Website Design
Simple and User-Friendly
I am very good at creating user-friendly websites. This is what I love to do.
My websites are fast. I don't use fancy graphics, so my websites load fast on even the slowest modem.
I design simple websites that work on different browsers and screens. The simplicity also makes them search-engine friendly.
If you want a more elegantly-designed website, your or I can find a designer, and I can work with whatever front page the designer creates. But... Bob Sez: Do not put a moving image on a page if you want people to read text on that page. Moving images draw attention. And Google sez: "Try to use text instead of images to display important names, content, or links. The Google crawler doesn't recognize text contained in images."
Statistics
I have a great program for reporting visitors to your website. It does a better job than most programs of filtering out robots and handling visitors that change apparent id. It shows what your visitors actually did.
This is critical information for making decisions about a website. You can see what visitors are doing when they visit your website, and how many visitors you are getting.
Examples
Programming Skills
In addition to HTML, the lanuage of webpages, I know Javascript and Perl.
Javascript is the programming language for a webpage. For an example of Javascript, see http://libridge.com/clubs/local.htm. The blue boxes in the map are bridge clubs. Clicking on a bridge club immediately produces a box showing the information about the bridge club. Similarly, http://franklinbridge.com/results.htm is bridge results by month. If you click on previous month, you immediately see the previous month.

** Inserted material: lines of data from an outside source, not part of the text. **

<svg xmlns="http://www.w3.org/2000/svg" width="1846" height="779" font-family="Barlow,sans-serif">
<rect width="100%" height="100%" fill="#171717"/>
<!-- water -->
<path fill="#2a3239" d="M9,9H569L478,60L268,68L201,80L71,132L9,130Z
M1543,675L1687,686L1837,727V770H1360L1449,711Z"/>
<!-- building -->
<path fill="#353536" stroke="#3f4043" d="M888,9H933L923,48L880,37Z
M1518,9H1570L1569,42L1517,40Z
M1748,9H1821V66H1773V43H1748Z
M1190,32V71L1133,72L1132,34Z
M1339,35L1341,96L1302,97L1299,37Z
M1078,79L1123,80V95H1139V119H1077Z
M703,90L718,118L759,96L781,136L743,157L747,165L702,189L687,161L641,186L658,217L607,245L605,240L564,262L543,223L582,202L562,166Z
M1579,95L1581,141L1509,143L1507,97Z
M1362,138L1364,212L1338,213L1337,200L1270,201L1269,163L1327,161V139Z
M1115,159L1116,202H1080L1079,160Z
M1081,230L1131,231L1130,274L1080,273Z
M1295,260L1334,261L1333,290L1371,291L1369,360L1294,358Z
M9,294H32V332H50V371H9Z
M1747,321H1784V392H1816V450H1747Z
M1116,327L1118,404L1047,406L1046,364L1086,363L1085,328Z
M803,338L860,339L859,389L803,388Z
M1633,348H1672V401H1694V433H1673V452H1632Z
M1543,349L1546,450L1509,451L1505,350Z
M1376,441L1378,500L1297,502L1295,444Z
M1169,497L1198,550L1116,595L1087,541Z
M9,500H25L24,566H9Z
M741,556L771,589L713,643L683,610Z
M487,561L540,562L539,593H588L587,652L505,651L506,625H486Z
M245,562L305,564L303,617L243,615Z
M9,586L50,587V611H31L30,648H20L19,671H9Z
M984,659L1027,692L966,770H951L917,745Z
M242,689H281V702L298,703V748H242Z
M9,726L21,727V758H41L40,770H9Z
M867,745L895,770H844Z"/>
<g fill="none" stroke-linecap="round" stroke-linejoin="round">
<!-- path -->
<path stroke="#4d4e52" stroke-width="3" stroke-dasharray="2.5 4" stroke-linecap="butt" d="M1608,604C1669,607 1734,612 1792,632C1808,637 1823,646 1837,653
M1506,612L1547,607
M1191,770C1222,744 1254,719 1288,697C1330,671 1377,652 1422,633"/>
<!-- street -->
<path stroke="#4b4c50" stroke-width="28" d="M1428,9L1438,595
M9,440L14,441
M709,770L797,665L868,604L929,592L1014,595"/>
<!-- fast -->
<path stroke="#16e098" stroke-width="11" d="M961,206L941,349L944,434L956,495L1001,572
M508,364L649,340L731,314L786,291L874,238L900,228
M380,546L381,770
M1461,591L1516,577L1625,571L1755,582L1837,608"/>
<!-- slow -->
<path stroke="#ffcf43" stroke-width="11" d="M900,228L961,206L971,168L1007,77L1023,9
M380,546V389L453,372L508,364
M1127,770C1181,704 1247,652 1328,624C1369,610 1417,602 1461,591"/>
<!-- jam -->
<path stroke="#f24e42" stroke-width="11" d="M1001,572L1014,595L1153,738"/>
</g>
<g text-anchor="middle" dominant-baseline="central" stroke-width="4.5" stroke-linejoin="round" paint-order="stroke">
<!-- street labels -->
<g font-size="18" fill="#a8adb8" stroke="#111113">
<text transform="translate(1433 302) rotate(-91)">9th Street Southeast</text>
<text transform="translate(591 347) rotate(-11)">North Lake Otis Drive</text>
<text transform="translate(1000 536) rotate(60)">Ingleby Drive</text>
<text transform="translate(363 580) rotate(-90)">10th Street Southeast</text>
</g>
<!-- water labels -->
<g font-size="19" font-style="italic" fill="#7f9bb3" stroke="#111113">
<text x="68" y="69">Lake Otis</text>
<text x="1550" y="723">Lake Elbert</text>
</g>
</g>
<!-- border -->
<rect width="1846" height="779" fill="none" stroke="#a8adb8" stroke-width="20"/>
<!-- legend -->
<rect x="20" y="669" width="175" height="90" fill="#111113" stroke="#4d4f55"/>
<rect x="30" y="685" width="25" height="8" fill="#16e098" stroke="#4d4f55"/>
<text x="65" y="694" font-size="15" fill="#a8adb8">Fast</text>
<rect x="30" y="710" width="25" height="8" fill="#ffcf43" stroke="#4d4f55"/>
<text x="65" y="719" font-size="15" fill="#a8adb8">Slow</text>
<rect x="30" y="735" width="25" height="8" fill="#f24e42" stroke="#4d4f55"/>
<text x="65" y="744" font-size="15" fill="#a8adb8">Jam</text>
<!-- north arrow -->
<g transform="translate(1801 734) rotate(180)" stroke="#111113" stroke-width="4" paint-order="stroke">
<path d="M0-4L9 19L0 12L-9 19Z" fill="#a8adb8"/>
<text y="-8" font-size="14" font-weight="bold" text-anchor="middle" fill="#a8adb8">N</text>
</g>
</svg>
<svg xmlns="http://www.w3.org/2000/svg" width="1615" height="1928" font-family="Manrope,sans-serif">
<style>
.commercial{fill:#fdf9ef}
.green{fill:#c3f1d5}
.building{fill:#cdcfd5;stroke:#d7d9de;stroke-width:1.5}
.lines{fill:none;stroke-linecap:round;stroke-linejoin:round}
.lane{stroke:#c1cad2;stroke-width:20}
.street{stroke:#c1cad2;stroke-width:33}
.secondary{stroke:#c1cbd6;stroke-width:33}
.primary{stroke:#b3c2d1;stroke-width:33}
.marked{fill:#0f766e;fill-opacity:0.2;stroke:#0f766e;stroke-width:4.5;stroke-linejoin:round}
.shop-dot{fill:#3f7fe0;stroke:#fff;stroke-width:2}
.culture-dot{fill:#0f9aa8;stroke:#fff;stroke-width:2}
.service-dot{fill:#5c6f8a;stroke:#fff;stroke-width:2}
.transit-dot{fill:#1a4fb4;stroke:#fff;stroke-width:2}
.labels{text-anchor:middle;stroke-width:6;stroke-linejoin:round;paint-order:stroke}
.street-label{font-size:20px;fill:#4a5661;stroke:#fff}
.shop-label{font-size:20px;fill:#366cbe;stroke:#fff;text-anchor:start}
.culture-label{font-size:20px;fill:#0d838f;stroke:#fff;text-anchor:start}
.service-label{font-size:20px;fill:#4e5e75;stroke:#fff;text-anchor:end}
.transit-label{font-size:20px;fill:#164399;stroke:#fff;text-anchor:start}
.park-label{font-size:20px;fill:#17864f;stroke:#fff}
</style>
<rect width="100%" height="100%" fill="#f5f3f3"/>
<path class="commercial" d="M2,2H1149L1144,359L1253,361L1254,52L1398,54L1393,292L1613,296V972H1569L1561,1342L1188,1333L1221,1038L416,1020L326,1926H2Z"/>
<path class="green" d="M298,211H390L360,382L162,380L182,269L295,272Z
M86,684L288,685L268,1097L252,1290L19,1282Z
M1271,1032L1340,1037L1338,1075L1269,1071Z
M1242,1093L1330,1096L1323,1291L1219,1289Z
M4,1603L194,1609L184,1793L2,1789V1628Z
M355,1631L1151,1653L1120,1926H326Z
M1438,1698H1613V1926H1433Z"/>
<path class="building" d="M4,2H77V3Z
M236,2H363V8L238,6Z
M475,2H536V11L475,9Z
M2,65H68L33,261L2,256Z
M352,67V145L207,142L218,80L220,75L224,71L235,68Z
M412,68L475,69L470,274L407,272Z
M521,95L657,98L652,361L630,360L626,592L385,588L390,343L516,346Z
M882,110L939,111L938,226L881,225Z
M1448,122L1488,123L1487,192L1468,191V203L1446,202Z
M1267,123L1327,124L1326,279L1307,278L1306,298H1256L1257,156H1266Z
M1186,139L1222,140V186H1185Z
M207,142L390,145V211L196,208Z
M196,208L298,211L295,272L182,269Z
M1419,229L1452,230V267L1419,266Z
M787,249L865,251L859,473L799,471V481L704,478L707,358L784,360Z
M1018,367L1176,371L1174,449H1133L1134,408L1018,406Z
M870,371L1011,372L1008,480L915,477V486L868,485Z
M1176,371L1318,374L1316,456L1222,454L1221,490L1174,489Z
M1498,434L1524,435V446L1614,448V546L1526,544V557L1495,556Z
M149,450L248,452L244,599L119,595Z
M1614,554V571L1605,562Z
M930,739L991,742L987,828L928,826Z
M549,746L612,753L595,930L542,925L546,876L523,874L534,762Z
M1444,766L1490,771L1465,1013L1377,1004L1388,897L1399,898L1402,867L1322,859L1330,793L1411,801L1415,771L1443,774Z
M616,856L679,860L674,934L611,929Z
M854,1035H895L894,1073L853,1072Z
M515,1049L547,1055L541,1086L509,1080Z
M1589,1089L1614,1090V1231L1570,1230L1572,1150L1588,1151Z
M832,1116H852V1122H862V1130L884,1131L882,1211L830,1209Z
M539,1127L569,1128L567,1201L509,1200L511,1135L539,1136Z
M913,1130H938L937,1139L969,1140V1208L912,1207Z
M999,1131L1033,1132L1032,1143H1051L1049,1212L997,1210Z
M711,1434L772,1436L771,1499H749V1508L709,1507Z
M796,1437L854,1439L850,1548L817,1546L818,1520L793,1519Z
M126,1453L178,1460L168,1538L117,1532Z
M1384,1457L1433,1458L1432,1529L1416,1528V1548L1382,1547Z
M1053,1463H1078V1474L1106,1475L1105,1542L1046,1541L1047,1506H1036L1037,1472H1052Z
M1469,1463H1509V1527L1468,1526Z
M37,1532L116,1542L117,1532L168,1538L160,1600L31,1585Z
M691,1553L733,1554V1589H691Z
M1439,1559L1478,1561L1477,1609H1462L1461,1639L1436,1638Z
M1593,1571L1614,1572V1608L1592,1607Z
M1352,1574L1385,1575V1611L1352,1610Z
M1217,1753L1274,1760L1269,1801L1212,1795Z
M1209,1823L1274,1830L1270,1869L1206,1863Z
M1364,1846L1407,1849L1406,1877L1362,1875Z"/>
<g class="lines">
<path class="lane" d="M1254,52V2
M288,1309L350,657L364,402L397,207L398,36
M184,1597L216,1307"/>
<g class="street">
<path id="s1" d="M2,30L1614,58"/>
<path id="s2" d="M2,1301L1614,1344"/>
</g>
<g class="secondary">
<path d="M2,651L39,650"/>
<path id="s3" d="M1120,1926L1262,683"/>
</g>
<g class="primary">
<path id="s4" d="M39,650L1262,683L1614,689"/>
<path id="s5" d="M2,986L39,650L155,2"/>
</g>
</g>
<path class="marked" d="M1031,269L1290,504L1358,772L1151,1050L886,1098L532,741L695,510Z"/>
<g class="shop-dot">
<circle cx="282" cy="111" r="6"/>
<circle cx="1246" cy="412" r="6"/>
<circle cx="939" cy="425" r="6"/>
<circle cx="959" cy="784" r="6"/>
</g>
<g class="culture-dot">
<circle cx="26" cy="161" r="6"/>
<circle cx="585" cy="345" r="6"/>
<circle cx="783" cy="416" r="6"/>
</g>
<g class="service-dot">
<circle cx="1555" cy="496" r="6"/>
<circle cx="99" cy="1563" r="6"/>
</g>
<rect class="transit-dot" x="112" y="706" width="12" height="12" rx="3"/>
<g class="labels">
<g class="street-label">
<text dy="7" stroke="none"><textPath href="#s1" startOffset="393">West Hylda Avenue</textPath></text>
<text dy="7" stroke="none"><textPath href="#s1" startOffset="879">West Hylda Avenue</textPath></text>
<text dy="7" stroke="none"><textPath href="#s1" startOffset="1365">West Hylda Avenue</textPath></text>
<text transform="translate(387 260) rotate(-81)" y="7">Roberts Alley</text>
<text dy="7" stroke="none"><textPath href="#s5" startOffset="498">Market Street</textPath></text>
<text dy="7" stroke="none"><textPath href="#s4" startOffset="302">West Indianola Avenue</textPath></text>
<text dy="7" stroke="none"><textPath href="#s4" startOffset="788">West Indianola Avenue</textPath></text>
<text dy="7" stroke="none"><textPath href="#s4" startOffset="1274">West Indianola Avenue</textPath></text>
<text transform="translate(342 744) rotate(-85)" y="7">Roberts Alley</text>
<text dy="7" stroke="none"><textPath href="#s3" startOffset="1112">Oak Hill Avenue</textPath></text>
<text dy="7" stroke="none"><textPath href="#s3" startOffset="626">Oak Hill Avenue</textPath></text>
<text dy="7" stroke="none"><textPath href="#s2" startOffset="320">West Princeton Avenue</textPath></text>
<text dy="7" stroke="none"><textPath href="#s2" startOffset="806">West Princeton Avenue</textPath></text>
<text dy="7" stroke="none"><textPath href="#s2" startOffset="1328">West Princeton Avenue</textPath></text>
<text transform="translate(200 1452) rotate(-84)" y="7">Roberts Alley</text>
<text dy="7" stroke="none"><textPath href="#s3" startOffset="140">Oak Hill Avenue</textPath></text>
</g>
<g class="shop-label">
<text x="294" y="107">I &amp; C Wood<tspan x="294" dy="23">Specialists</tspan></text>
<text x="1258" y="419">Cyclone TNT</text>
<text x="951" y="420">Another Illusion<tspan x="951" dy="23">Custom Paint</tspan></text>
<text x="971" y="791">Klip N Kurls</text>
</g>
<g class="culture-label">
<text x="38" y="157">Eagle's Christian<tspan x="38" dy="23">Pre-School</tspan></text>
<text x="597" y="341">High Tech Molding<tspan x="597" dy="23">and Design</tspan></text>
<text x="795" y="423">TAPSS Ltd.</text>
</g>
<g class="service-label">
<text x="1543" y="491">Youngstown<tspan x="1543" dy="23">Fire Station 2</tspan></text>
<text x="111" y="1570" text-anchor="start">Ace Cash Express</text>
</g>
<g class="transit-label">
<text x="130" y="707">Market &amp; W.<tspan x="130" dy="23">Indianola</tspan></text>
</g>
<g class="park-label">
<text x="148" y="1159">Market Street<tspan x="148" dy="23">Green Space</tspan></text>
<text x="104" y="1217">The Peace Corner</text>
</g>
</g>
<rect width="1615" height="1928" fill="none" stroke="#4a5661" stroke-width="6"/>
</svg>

Perl is the programming language for the computer that sends out the web page and receives information from forms. You can't see examples of that so easily on the Web. I use Perl so that web pages can interact with email. I also use Perl to create webpages. For example, one of my programs collects information from about 30 different pages on one website, reorganizes that information, and creates about 40 webpages on my site.
On my teaching math website, students can write a computer program in a simple language I call e. My Perl program then translates that program into Javascript. It then sends a webpage of Javascript, and the Javascript then creates the webpage. So I have a Perl programming writing Javascript to write HTML.
User-Friendly
This includes my "dual-entry" front pages, need-oriented contact pages, and good direction pages. Dual-entry pages accommodate the fact that most organizations have two very different types of users coming to their pages: first-time visitors who want to learn about the organization, and members of the organization who have been to the website many times and are looking for latest news and information.
This website is a good example of a dual entry front page. The text on the left is a welcom for new visitors; the text on the right is latest news and information. This webpage is a good example of a need-oriented contact page. And I am still thinking about how to have a good directions page, but here is an example of one. One feature is to make them print-friendly, so that people print the page and go. Then they have the directions and the address and phone number.
Bob Sez
The web site is a very complicated medium. The more I think about it, the more complicated I realize it is. Newspapaper and magazine do not begin to compare on complexity. Even most graphic design people do not know how to have a good website.
Take the issue of menu choices. Ideally, you should have just one menu, with about 7 choices on it. The art of information architecture is looking at a mass of information and deciding how to organize it to make a friendly web site. But that organization and presentation of information also needs to take into account the needs of the organization sponsoring the website. Writing style for the web -- in most cases -- is ideally fast and friendly, like a magazine article.